Sustainability is one of the most widely interpreted words in the English language. Many associate it with being ‘green’ and environmentally friendly and package it with ‘saving the planet’ and stopping the ice caps melting. Accordingly, it is designated to the environmental managers.

A UK windfarm. For engineers,
A UK windfarm. For engineers, 'sustainability' includes not only the environment, but factors such as strong governance and health and safety.
  • Updated: 12 May 2017
  • Author: Mark Lowry, CRH Group CSR & Sustainability Director and former Chair of ICE (NI)

Important as these matters are, sustainability, in the context of the construction sector, is the business opportunity of the century. Any company that wishes to secure its long term viability and profitability needs to be a leader.

The most appropriate explanation of sustainability is ‘long-term value creation’. For a plc such as CRH, with 87,000 employees working in 31 countries, sustainability means four key things:

  • Strong governance
    Doing business the ‘right’ way
  • Health and safety
    Keeping everyone who works for or with us safe.
  • People and community
    Engaging closely with our stakeholders (investors, employees, customers, specifiers, suppliers, NGOs).
  • Environment and climate change
    Minimising the impact of doing business on the environment and maximizing the commercial opportunities that this creates.

In terms of leadership the key area is the business opportunity that arises from having a strong sustainability strategy. This arises in two ways, the tangible and intangible.

Tangible benefits

Large clients, particularly government bodies, developers and large private companies, are increasingly specifying high standards of building efficiency and sustainable methods of construction. This trend can only continue to increase as technology improves and new, innovative building solutions are developed.

Many schemes have high specifications for building sustainability assessments (e.g. BREEAM, LEED or CEEQUAL). Contractors, suppliers and designers who are leaders in the field and can consistently deliver to these standards will both secure their future and also potentially improve margins.

Intangible benefits

There are many valuable, albeit intangible benefits in being a company that has the highest levels of performance in the four key areas above. Business is about people and the best young talent – millennials –want to work for such companies.

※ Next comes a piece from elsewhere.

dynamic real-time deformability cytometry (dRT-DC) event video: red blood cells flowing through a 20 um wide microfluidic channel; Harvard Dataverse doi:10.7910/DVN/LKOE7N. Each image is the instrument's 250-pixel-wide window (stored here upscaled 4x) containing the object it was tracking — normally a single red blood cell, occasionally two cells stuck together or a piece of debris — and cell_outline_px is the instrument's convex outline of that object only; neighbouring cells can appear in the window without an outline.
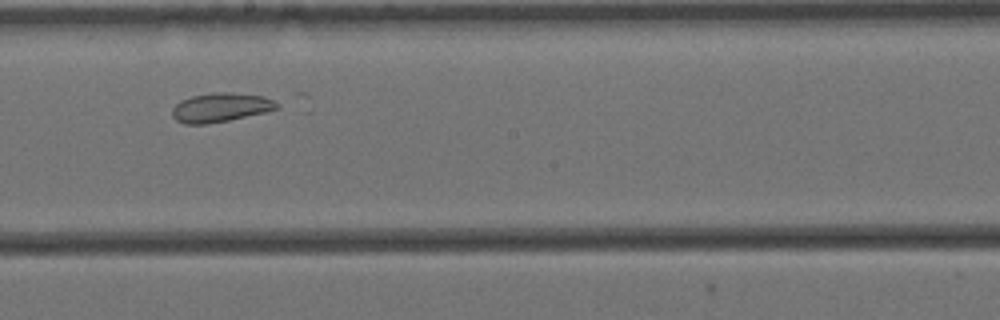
{"species": "Egyptian fruit bat (a non-hibernating species)", "species_latin": "Rousettus aegyptiacus", "temperature_condition": "cold", "stored_images_in_passage": 11, "segment_of_instrument_passage": [1, 2], "camera_frame_rate_fps": 3000, "um_per_image_px": 0.085, "animal": {"sex": "female"}, "frame": {"image": 1, "passage_image": 5, "time_ms": 1.333, "image_size_px": [1000, 320], "cell_outline_px": [[280, 108], [264, 112], [228, 120], [208, 124], [184, 124], [176, 120], [172, 116], [172, 108], [180, 100], [192, 96], [212, 92], [228, 92], [264, 96], [280, 104]], "centroid_in_image_um": [18.73, 9.13], "position_along_channel_um": 229.5, "area_um2": 17.74}}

Companies that treat people fairly, do business in the right way and have a long-term strategy to develop in a sustainable way, will attract the best people. Other intangibles are strong brand awareness, lower business risk, more resilience and a stronger marketing pitch.

I am often asked what is our sustainability strategy. My answer is simple, it is the company strategy, the two must be one and the same. To be the world’s leading building materials business means that CRH must be a leader in sustainability.